In the ScopeGuard and in AccessControlGuardable contracts, there are several places where gas optimisations are possible by using the function arguments to emit the events instead of the state variables. For example:

• All the setter functions of the ScopeGuard (setTargetAllowed, …, setAllowedFunction), simply update the values of the storage variables and emit an event related to this operation. However, the event is emitted by fetching the newly updated value from storage when the function argument could be used instead to save that unnecessary SLOAD.

function setTargetAllowed(
    address target,
    bool allow
) public onlyOwner {
    // Dedaub: You could use the argument allow to emit the event
    //         instead of retrieving the recently updated with the
    //         same value storage variable
    allowedTargets[target].allowed = allow;
    emit SetTargetAllowed(target, allowedTargets[target].allowed);
}

• The setGuard of the AccessControlGuardable also emits the event using the recently updated storage variable instead of using the provided argument.

function setGuard(
    address _guard
) external onlyRole(DEFAULT_ADMIN_ROLE) {
    ...
    // Dedaub: Use the _guard variable to save an SLOAD
    guard = _guard;
    emit ChangedGuard(guard);
}

The _getVaultTxsPaginatedReversed function of the RewardTimelockBase contract has a for loop which counts down by initially setting the loop index i to txHashes.length - start - 1. However if start >= txHashes.length, the loop will revert because variable i is of type uint256. It may make sense to require that start < txHashes.length as an additional validation in order to avoid this scenario and return an indicative error message instead.

The WithdrawalSystem contract has two functions setTxCooldown and _setTxCooldown which take a cooldown parameter of type uint256, which is eventually cast to uint32 when either of the functions are run.

This is inconsistent with the setTxCooldown and _setTxCooldown functions of the RewardTimelockBase contract, which take a uint32 as the newTxCooldown parameter and avoid this cast.

One of these representations should be chosen unless there is a good reason for this divergence.

In the WithdrawalSystemBase contract, the _setTxCooldown function directly sets the given value to the txCooldown variable without requiring it to be greater than 0. In contrast, the RewardTimelockBase similar setter has such a check ensuring that the new txCooldown is > 0.
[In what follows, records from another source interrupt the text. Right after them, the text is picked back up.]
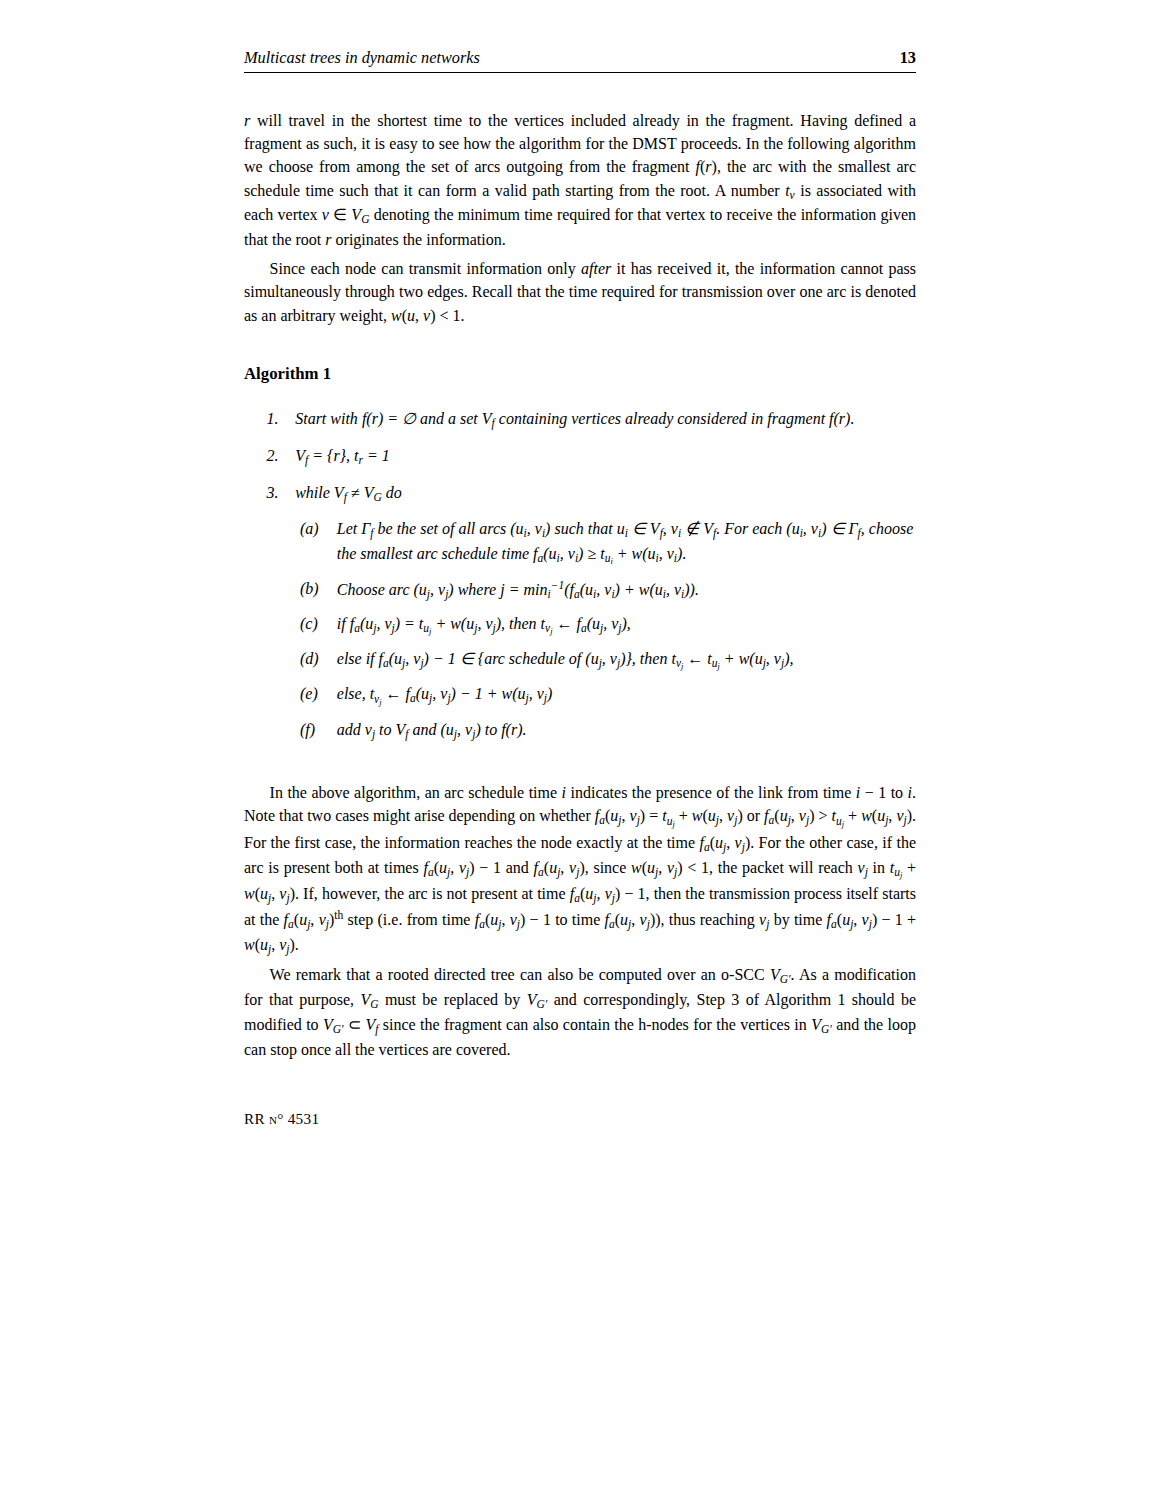Multicast trees in dynamic networks 13
r will travel in the shortest time to the vertices included already in the fragment. Having defined a fragment as such, it is easy to see how the algorithm for the DMST proceeds. In the following algorithm we choose from among the set of arcs outgoing from the fragment f(r), the arc with the smallest arc schedule time such that it can form a valid path starting from the root. A number tv is associated with each vertex v ∈ VG denoting the minimum time required for that vertex to receive the information given that the root r originates the information.
Since each node can transmit information only after it has received it, the information cannot pass simultaneously through two edges. Recall that the time required for transmission over one arc is denoted as an arbitrary weight, w(u, v) < 1.
Algorithm 1
Start with f(r) = ∅ and a set Vf containing vertices already considered in fragment f(r).
Vf = {r}, tr = 1
while Vf ≠ VG do
Let Γf be the set of all arcs (ui, vi) such that ui ∈ Vf, vi ∉ Vf. For each (ui, vi) ∈ Γf, choose the smallest arc schedule time fa(ui, vi) ≥ tui + w(ui, vi).
Choose arc (uj, vj) where j = mini−1(fa(ui, vi) + w(ui, vi)).
if fa(uj, vj) = tuj + w(uj, vj), then tvj ← fa(uj, vj),
else if fa(uj, vj) − 1 ∈ {arc schedule of (uj, vj)}, then tvj ← tuj + w(uj, vj),
else, tvj ← fa(uj, vj) − 1 + w(uj, vj)
add vj to Vf and (uj, vj) to f(r).
In the above algorithm, an arc schedule time i indicates the presence of the link from time i − 1 to i. Note that two cases might arise depending on whether fa(uj, vj) = tuj + w(uj, vj) or fa(uj, vj) > tuj + w(uj, vj). For the first case, the information reaches the node exactly at the time fa(uj, vj). For the other case, if the arc is present both at times fa(uj, vj) − 1 and fa(uj, vj), since w(uj, vj) < 1, the packet will reach vj in tuj + w(uj, vj). If, however, the arc is not present at time fa(uj, vj) − 1, then the transmission process itself starts at the fa(uj, vj)th step (i.e. from time fa(uj, vj) − 1 to time fa(uj, vj)), thus reaching vj by time fa(uj, vj) − 1 + w(uj, vj).
We remark that a rooted directed tree can also be computed over an o-SCC VG′. As a modification for that purpose, VG must be replaced by VG′ and correspondingly, Step 3 of Algorithm 1 should be modified to VG′ ⊂ Vf since the fragment can also contain the h-nodes for the vertices in VG′ and the loop can stop once all the vertices are covered.
RR n° 4531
In the ArbitrationBase contract, the _setFeeAmount function has a commented out require statement that if enabled would prevent the feeAmount to be set to 0. We bring this up for visibility in case it was left commented out by mistake and the desired behavior would be to have non-zero feeAmounts.

There are a few places where there are a few typos in the comments:

• AccessControlBaseModule:39

// Zero out the redundant transaction information only used for Safe multisig trans[a]ctions.

• AccessControlGuardable:18

  // Dedaub: It says guard_ when the variable used is named _guard
  // `guard_` does not implement IERC165.
  
• ScopeGuard:75

  @notice Sets whether or not a target can be sent to
  (incluc[d]es fallback/receive functions).
  

The code is compiled with Solidity 0.8.18. Version 0.8.18, in particular, has some known bugs, which we do not believe affect the correctness of the contracts.